You should now pop the seeds you’ve saved into the oven to toast! There are two things that you can do with these seeds later on, depending on your preferences. Either add them into the first pan which is to be blended later; alternatively you can use them on top of your soup with the coriander garnish. If you are going to add the seeds into the first pan then you will need a high performance blender, such as a Vitamix, to do this properly.

Whilst your first pan is simmering you can then boil the rest of the rice in water for approximately 15 minutes. Alternatively you can just use your rice cooker. If you decide to do the rice in a pan then make sure you set the rice to drain as soon as it’s ready.

After 30 or so minutes, the butternut squash should be soft and cooked through. This means it’s time to take it off the heat. You can now blend it before returning it to the pan and adding the other batch of drained, cooked rice. Now that everything is cooking together you can set the pan to simmer and season to your desired taste.

Your soup can now be garnished with coriander and served!IMG_0292

Whilst you’re enjoying your delicious meal it will also please you to know that what you’re eating is just as good for your body as it is for your taste buds! Butternut squash is full of antioxidants and vitamins, and is also a very low calorie vegetable. It contains absolutely no cholesterol or saturated fat but it is a fantastic source of fibre.

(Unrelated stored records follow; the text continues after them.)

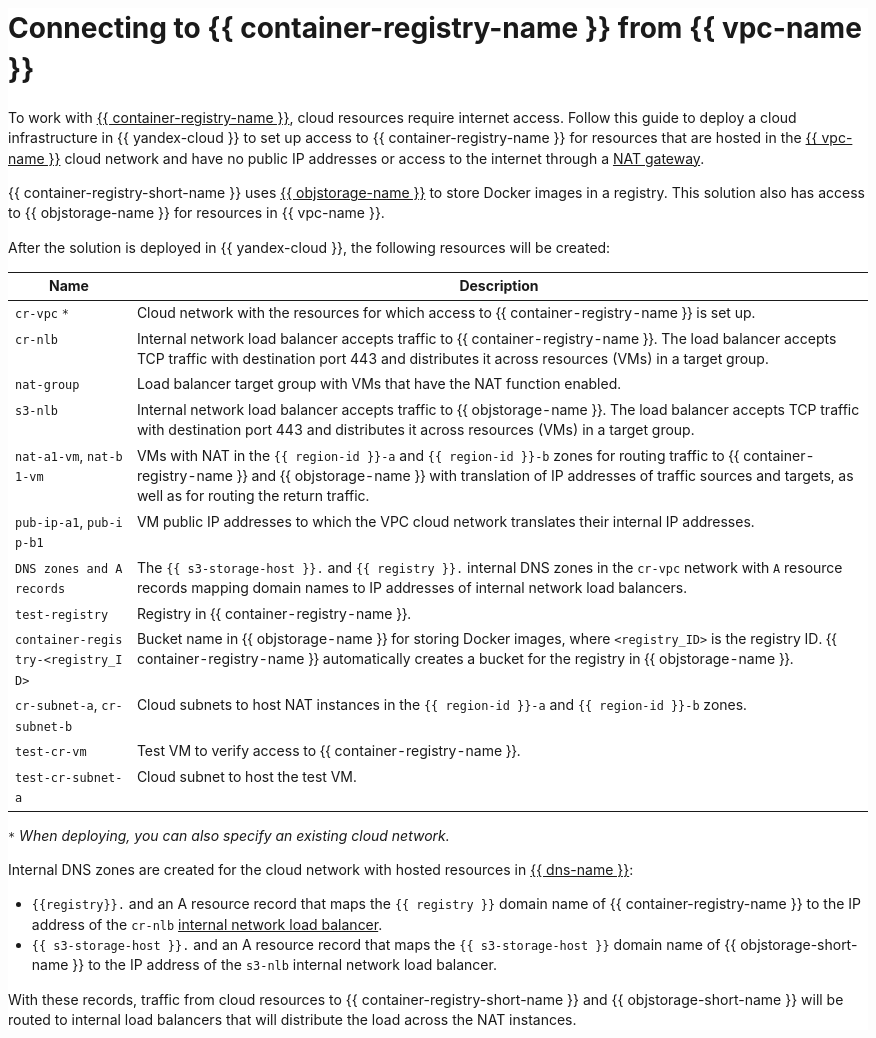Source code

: # Connecting to {{ container-registry-name }} from {{ vpc-name }}


To work with [{{ container-registry-name }}](../../container-registry/), cloud resources require internet access. Follow this guide to deploy a cloud infrastructure in {{ yandex-cloud }} to set up access to {{ container-registry-name }} for resources that are hosted in the [{{ vpc-name }}](../../vpc/concepts/) cloud network and have no public IP addresses or access to the internet through a [NAT gateway](../../vpc/concepts/gateways).

{{ container-registry-short-name }} uses [{{ objstorage-name }}](../../storage/) to store Docker images in a registry. This solution also has access to {{ objstorage-name }} for resources in {{ vpc-name }}.

After the solution is deployed in {{ yandex-cloud }}, the following resources will be created:

| Name | Description |
| ---- | ---- |
| `cr-vpc` `*` | Cloud network with the resources for which access to {{ container-registry-name }} is set up. |
| `cr-nlb` | Internal network load balancer accepts traffic to {{ container-registry-name }}. The load balancer accepts TCP traffic with destination port 443 and distributes it across resources (VMs) in a target group. |
| `nat-group` | Load balancer target group with VMs that have the NAT function enabled. |
| `s3-nlb` | Internal network load balancer accepts traffic to {{ objstorage-name }}. The load balancer accepts TCP traffic with destination port 443 and distributes it across resources (VMs) in a target group. |
| `nat-a1-vm`, `nat-b1-vm` | VMs with NAT in the `{{ region-id }}-a` and `{{ region-id }}-b` zones for routing traffic to {{ container-registry-name }} and {{ objstorage-name }} with translation of IP addresses of traffic sources and targets, as well as for routing the return traffic. | 
| `pub-ip-a1`, `pub-ip-b1` | VM public IP addresses to which the VPC cloud network translates their internal IP addresses. | 
| `DNS zones and A records` | The `{{ s3-storage-host }}.` and `{{ registry }}.` internal DNS zones in the `cr-vpc` network with `A` resource records mapping domain names to IP addresses of internal network load balancers. |
| `test-registry` | Registry in {{ container-registry-name }}. |
| `container-registry-<registry_ID>` | Bucket name in {{ objstorage-name }} for storing Docker images, where `<registry_ID>` is the registry ID. {{ container-registry-name }} automatically creates a bucket for the registry in {{ objstorage-name }}. |
| `cr-subnet-a`, `cr-subnet-b` | Cloud subnets to host NAT instances in the `{{ region-id }}-a` and `{{ region-id }}-b` zones. |
| `test-cr-vm` | Test VM to verify access to {{ container-registry-name }}. |
| `test-cr-subnet-a` | Cloud subnet to host the test VM. |

`*` *When deploying, you can also specify an existing cloud network.*

Internal DNS zones are created for the cloud network with hosted resources in [{{ dns-name }}](../../dns/concepts/):
* `{{registry}}.` and an A resource record that maps the `{{ registry }}` domain name of {{ container-registry-name }} to the IP address of the `cr-nlb` [internal network load balancer](../../network-load-balancer/concepts/nlb-types). 
* `{{ s3-storage-host }}.` and an A resource record that maps the `{{ s3-storage-host }}` domain name of {{ objstorage-short-name }} to the IP address of the `s3-nlb` internal network load balancer. 

With these records, traffic from cloud resources to {{ container-registry-short-name }} and {{ objstorage-short-name }} will be routed to internal load balancers that will distribute the load across the NAT instances.
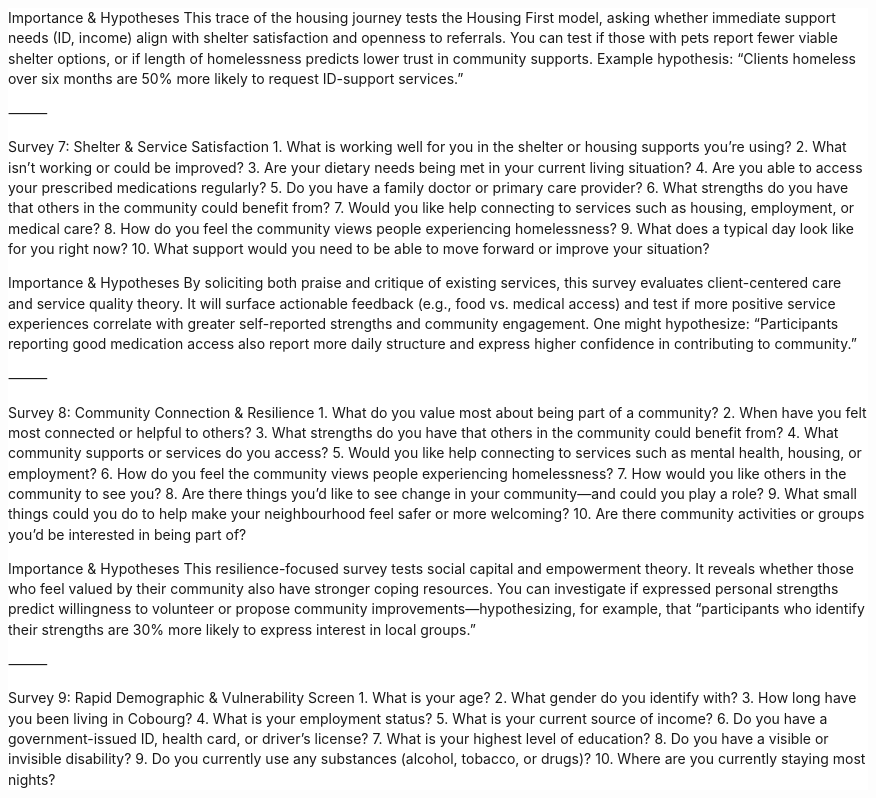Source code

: Importance & Hypotheses
This trace of the housing journey tests the Housing First model, asking whether immediate support needs (ID, income) align with shelter satisfaction and openness to referrals. You can test if those with pets report fewer viable shelter options, or if length of homelessness predicts lower trust in community supports. Example hypothesis: “Clients homeless over six months are 50% more likely to request ID-support services.”

⸻

Survey 7: Shelter & Service Satisfaction
	1.	What is working well for you in the shelter or housing supports you’re using?
	2.	What isn’t working or could be improved?
	3.	Are your dietary needs being met in your current living situation?
	4.	Are you able to access your prescribed medications regularly?
	5.	Do you have a family doctor or primary care provider?
	6.	What strengths do you have that others in the community could benefit from?
	7.	Would you like help connecting to services such as housing, employment, or medical care?
	8.	How do you feel the community views people experiencing homelessness?
	9.	What does a typical day look like for you right now?
	10.	What support would you need to be able to move forward or improve your situation?

Importance & Hypotheses
By soliciting both praise and critique of existing services, this survey evaluates client-centered care and service quality theory. It will surface actionable feedback (e.g., food vs. medical access) and test if more positive service experiences correlate with greater self-reported strengths and community engagement. One might hypothesize: “Participants reporting good medication access also report more daily structure and express higher confidence in contributing to community.”

⸻

Survey 8: Community Connection & Resilience
	1.	What do you value most about being part of a community?
	2.	When have you felt most connected or helpful to others?
	3.	What strengths do you have that others in the community could benefit from?
	4.	What community supports or services do you access?
	5.	Would you like help connecting to services such as mental health, housing, or employment?
	6.	How do you feel the community views people experiencing homelessness?
	7.	How would you like others in the community to see you?
	8.	Are there things you’d like to see change in your community—and could you play a role?
	9.	What small things could you do to help make your neighbourhood feel safer or more welcoming?
	10.	Are there community activities or groups you’d be interested in being part of?

Importance & Hypotheses
This resilience-focused survey tests social capital and empowerment theory. It reveals whether those who feel valued by their community also have stronger coping resources. You can investigate if expressed personal strengths predict willingness to volunteer or propose community improvements—hypothesizing, for example, that “participants who identify their strengths are 30% more likely to express interest in local groups.”

⸻

Survey 9: Rapid Demographic & Vulnerability Screen
	1.	What is your age?
	2.	What gender do you identify with?
	3.	How long have you been living in Cobourg?
	4.	What is your employment status?
	5.	What is your current source of income?
	6.	Do you have a government-issued ID, health card, or driver’s license?
	7.	What is your highest level of education?
	8.	Do you have a visible or invisible disability?
	9.	Do you currently use any substances (alcohol, tobacco, or drugs)?
	10.	Where are you currently staying most nights?
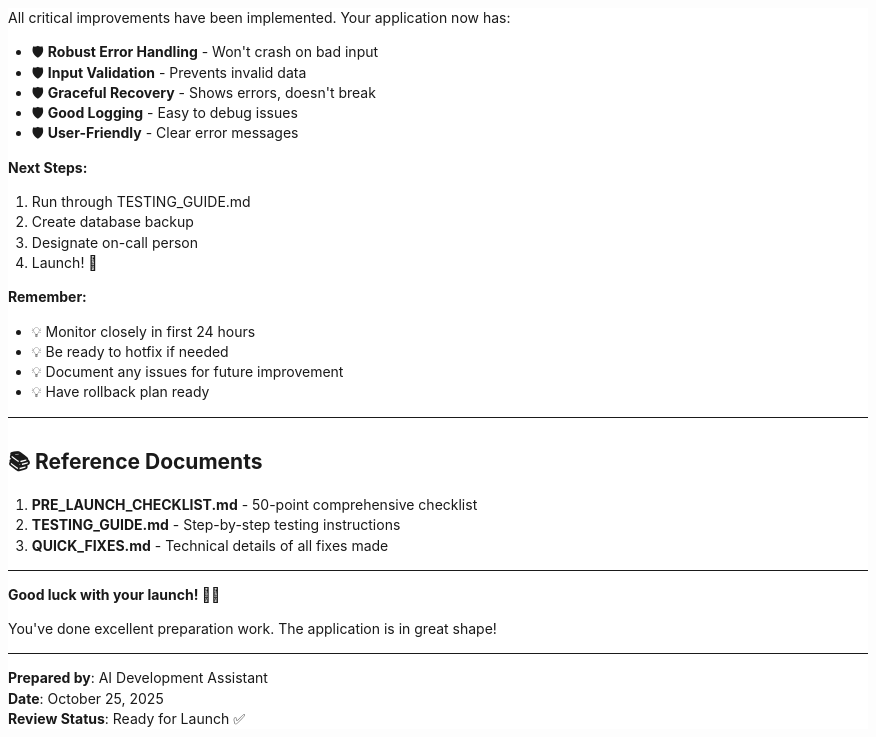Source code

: All critical improvements have been implemented. Your application now has:

- 🛡️ **Robust Error Handling** - Won't crash on bad input
- 🛡️ **Input Validation** - Prevents invalid data
- 🛡️ **Graceful Recovery** - Shows errors, doesn't break
- 🛡️ **Good Logging** - Easy to debug issues
- 🛡️ **User-Friendly** - Clear error messages

**Next Steps:**
1. Run through TESTING_GUIDE.md
2. Create database backup
3. Designate on-call person
4. Launch! 🚀

**Remember:**
- 💡 Monitor closely in first 24 hours
- 💡 Be ready to hotfix if needed
- 💡 Document any issues for future improvement
- 💡 Have rollback plan ready

---

## 📚 Reference Documents

1. **PRE_LAUNCH_CHECKLIST.md** - 50-point comprehensive checklist
2. **TESTING_GUIDE.md** - Step-by-step testing instructions
3. **QUICK_FIXES.md** - Technical details of all fixes made

---

**Good luck with your launch! 🚀🎉**

You've done excellent preparation work. The application is in great shape!

---

**Prepared by**: AI Development Assistant  
**Date**: October 25, 2025  
**Review Status**: Ready for Launch ✅

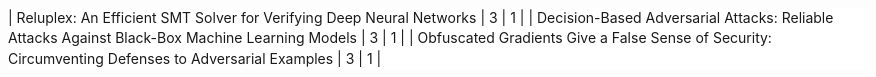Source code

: | Reluplex: An Efficient SMT Solver for Verifying Deep Neural Networks                                                                                                                                                                                                                                                                                                                                                                                                                                                                                                                                                                                                                                                                                                                                             | 3           | 1           |
| Decision-Based Adversarial Attacks: Reliable Attacks Against Black-Box Machine Learning Models                                                                                                                                                                                                                                                                                                                                                                                                                                                                                                                                                                                                                                                                                                                   | 3           | 1           |
| Obfuscated Gradients Give a False Sense of Security: Circumventing Defenses to Adversarial Examples                                                                                                                                                                                                                                                                                                                                                                                                                                                                                                                                                                                                                                                                                                              | 3           | 1           |
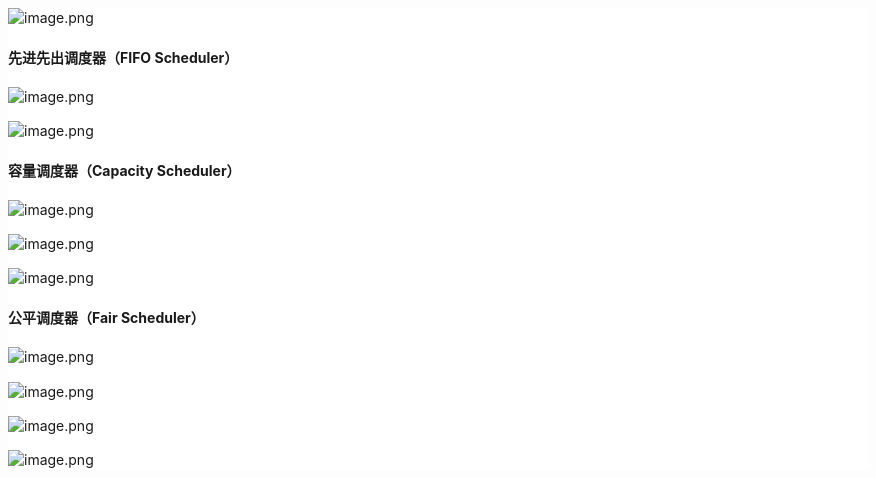 ![image.png](https://image.hyly.net/i/2025/10/09/5e1e469e6cb3d436b0a1a33836c55b03-0.webp)

#### 先进先出调度器（FIFO Scheduler）

![image.png](https://image.hyly.net/i/2025/10/09/c6b2e65bbfae4646d6b7fc3fc127e116-0.webp)

![image.png](https://image.hyly.net/i/2025/10/09/e8618cf81cb198623fa25f25960b3d35-0.webp)

#### 容量调度器（Capacity Scheduler）

![image.png](https://image.hyly.net/i/2025/10/09/396281bf4e9ed44aa00e575c561eedda-0.webp)

![image.png](https://image.hyly.net/i/2025/10/09/e1d0255de299bb86a907c4b5eb5a8e85-0.webp)

![image.png](https://image.hyly.net/i/2025/10/09/a3d61e5d601c9e478bad51afd5f3b236-0.webp)

#### 公平调度器（Fair Scheduler）

![image.png](https://image.hyly.net/i/2025/10/09/1f22312d3340d01e15ed76858020a985-0.webp)

![image.png](https://image.hyly.net/i/2025/10/09/62285f1893978d93d6ae4fb103d078f2-0.webp)

![image.png](https://image.hyly.net/i/2025/10/09/35525f9a329a93c70a9e6f94b8c7abf1-0.webp)

![image.png](https://image.hyly.net/i/2025/10/09/4a60ff40a6abe7102974fc603512ed64-0.webp)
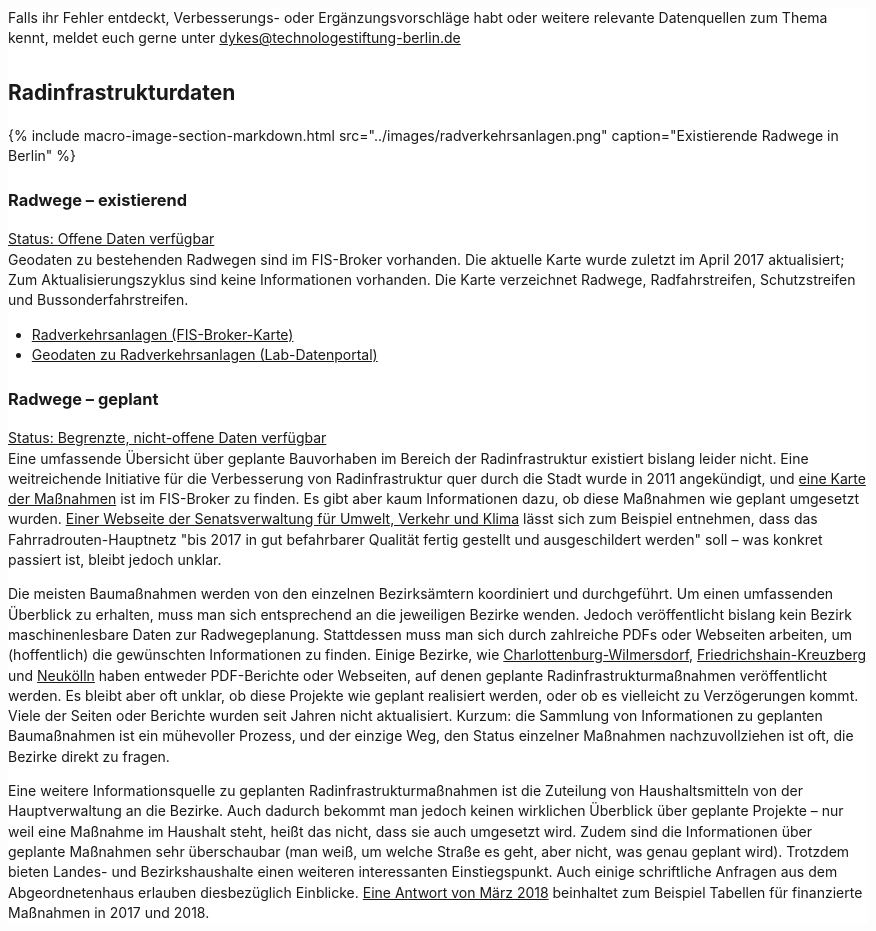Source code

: Falls ihr Fehler entdeckt, Verbesserungs- oder Ergänzungsvorschläge habt oder weitere relevante Datenquellen zum Thema kennt, meldet euch gerne unter [dykes@technologestiftung-berlin.de](mailto:dykes@technologiestiftung-berlin.de)

Radinfrastrukturdaten
---------------------

{% include macro-image-section-markdown.html src="../images/radverkehrsanlagen.png" caption="Existierende Radwege in Berlin" %}

### Radwege – existierend

<u>Status: Offene Daten verfügbar</u>  
Geodaten zu bestehenden Radwegen sind im FIS-Broker vorhanden. Die aktuelle Karte wurde zuletzt im April 2017 aktualisiert; Zum Aktualisierungszyklus sind keine Informationen vorhanden. Die Karte verzeichnet Radwege, Radfahrstreifen, Schutzstreifen und Bussonderfahrstreifen.

* [Radverkehrsanlagen (FIS-Broker-Karte)](https://fbinter.stadt-berlin.de/fb/index.jsp?loginkey=zoomStart&mapId=wmsk_radverkehrsanlagen@senstadt&bbox=383204,5818380,393456,5824453)
* [Geodaten zu Radverkehrsanlagen (Lab-Datenportal)](https://data.technologiestiftung-berlin.de/dataset/radverkehrsanlagen)

### Radwege – geplant

<u>Status: Begrenzte, nicht-offene Daten verfügbar</u>  
Eine umfassende Übersicht über geplante Bauvorhaben im Bereich der Radinfrastruktur existiert bislang leider nicht. Eine weitreichende Initiative für die Verbesserung von Radinfrastruktur quer durch die Stadt wurde in 2011 angekündigt, und [eine Karte der Maßnahmen](https://fbinter.stadt-berlin.de/fb/index.jsp?loginkey=showMap&mapId=k_radausbau@senstadt) ist im FIS-Broker zu finden. Es gibt aber kaum Informationen dazu, ob diese Maßnahmen wie geplant umgesetzt wurden. [Einer Webseite der Senatsverwaltung für Umwelt, Verkehr und Klima](https://www.berlin.de/senuvk/verkehr/politik_planung/rad/strategie/de/m_strassen.shtml) lässt sich zum Beispiel entnehmen, dass das Fahrradrouten-Hauptnetz "bis 2017 in gut befahrbarer Qualität fertig gestellt und ausgeschildert werden" soll – was konkret passiert ist, bleibt jedoch unklar.

Die meisten Baumaßnahmen werden von den einzelnen Bezirksämtern koordiniert und durchgeführt. Um einen umfassenden Überblick zu erhalten, muss man sich entsprechend an die jeweiligen Bezirke wenden. Jedoch veröffentlicht bislang kein Bezirk maschinenlesbare Daten zur Radwegeplanung. Stattdessen muss man sich durch zahlreiche PDFs oder Webseiten arbeiten, um (hoffentlich) die gewünschten Informationen zu finden. Einige Bezirke, wie [Charlottenburg-Wilmersdorf](https://www.berlin.de/ba-charlottenburg-wilmersdorf/verwaltung/aemter/ordnungsamt/strassenverkehr-parken/artikel.576690.php#IIIb), [Friedrichshain-Kreuzberg](https://www.berlin.de/ba-friedrichshain-kreuzberg/aktuelles/pressemitteilungen/2018/pressemitteilung.670050.php) und [Neukölln](https://www.berlin.de/ba-neukoelln/aktuelles/pressemitteilungen/2017/pressemitteilung.571489.php) haben entweder PDF-Berichte oder Webseiten, auf denen geplante Radinfrastrukturmaßnahmen veröffentlicht werden. Es bleibt aber oft unklar, ob diese Projekte wie geplant realisiert werden, oder ob es vielleicht zu Verzögerungen kommt. Viele der Seiten oder Berichte wurden seit Jahren nicht aktualisiert. Kurzum: die Sammlung von Informationen zu geplanten Baumaßnahmen ist ein mühevoller Prozess, und der einzige Weg, den Status einzelner Maßnahmen nachzuvollziehen ist oft, die Bezirke direkt zu fragen.

Eine weitere Informationsquelle zu geplanten Radinfrastrukturmaßnahmen ist die Zuteilung von Haushaltsmitteln von der Hauptverwaltung an die Bezirke. Auch dadurch bekommt man jedoch keinen wirklichen Überblick über geplante Projekte – nur weil eine Maßnahme im Haushalt steht, heißt das nicht, dass sie auch umgesetzt wird. Zudem sind die Informationen über geplante Maßnahmen sehr überschaubar (man weiß, um welche Straße es geht, aber nicht, was genau geplant wird). Trotzdem bieten Landes- und Bezirkshaushalte einen weiteren interessanten Einstiegspunkt. Auch einige schriftliche Anfragen aus dem Abgeordnetenhaus erlauben diesbezüglich Einblicke. [Eine Antwort von März 2018](https://kleineanfragen.de/berlin/18/13947-umsetzung-des-massnahmenpakets-zur-verbesserung-der-radinfrastruktur) beinhaltet zum Beispiel Tabellen für finanzierte Maßnahmen in 2017 und 2018.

The most prevalent vitamin in butternut squash is vitamin A which is a powerful weapon for keeping your skin healthy. It is also a great vitamin for maintaining good eyesight and it has even been suggested that it can help the body in the fight against some cancers.

Whenever you use butternut squash, it’s a great idea to keep and use the seeds. These seeds are an amazing source of fibre and have many benefits for the health of your heart. They are full of minerals, proteins and vitamins that will do your body wonders.  Enjoy!